[PROVIDED DATA]
########################################
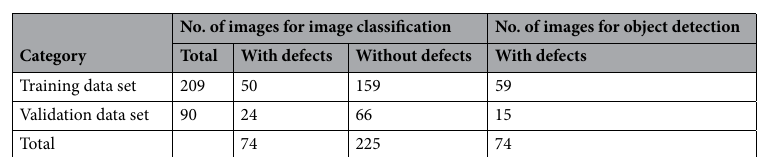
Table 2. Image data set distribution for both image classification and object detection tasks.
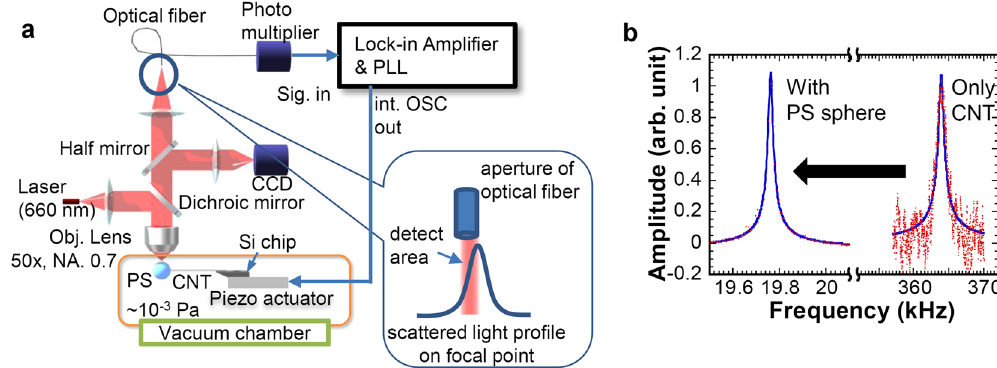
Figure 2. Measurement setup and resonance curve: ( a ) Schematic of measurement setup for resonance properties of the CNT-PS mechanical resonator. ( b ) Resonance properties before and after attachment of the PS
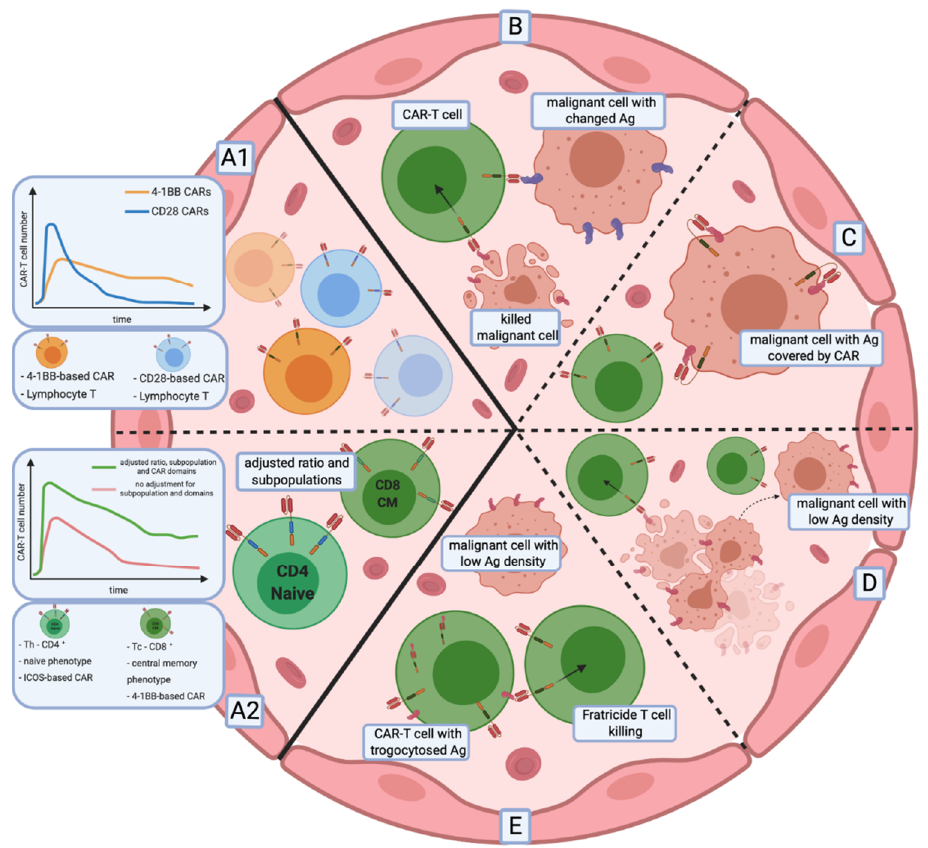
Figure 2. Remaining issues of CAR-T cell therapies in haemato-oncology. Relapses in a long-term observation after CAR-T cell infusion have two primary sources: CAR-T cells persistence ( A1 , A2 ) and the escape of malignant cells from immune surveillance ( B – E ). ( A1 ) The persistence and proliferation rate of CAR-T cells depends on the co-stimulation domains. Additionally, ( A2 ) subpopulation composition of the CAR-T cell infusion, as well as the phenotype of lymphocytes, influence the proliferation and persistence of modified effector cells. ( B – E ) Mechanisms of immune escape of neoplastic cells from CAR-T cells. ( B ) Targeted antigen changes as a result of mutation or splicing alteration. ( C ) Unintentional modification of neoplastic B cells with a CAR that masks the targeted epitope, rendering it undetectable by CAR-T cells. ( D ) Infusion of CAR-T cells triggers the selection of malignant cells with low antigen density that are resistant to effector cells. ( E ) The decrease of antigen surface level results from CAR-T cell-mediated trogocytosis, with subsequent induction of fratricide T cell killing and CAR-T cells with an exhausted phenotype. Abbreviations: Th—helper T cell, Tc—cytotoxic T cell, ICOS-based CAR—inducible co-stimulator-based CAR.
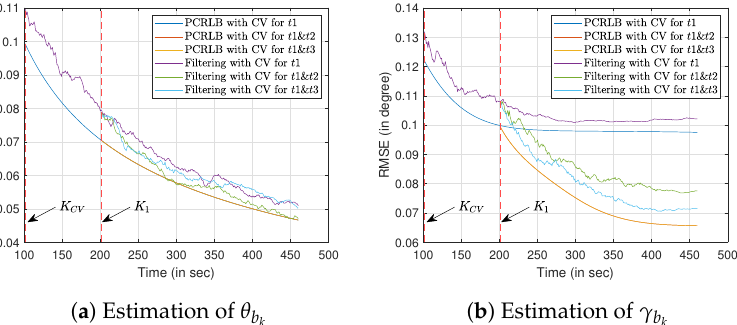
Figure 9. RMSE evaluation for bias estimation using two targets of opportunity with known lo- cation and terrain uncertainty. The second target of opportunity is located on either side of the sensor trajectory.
########################################
[EXERCISE AIM] Reproduce verbatim the lines of the material above, beginning with its first line and ending with the line that contains "Figure 2. Measurement"; skip pictures.

[FINISHED EXERCISE]
Table 2. Image data set distribution for both image classification and object detection tasks.
Figure 2. Measurement setup and resonance curve: ( a ) Schematic of measurement setup for resonance properties of the CNT-PS mechanical resonator. ( b ) Resonance properties before and after attachment of the PS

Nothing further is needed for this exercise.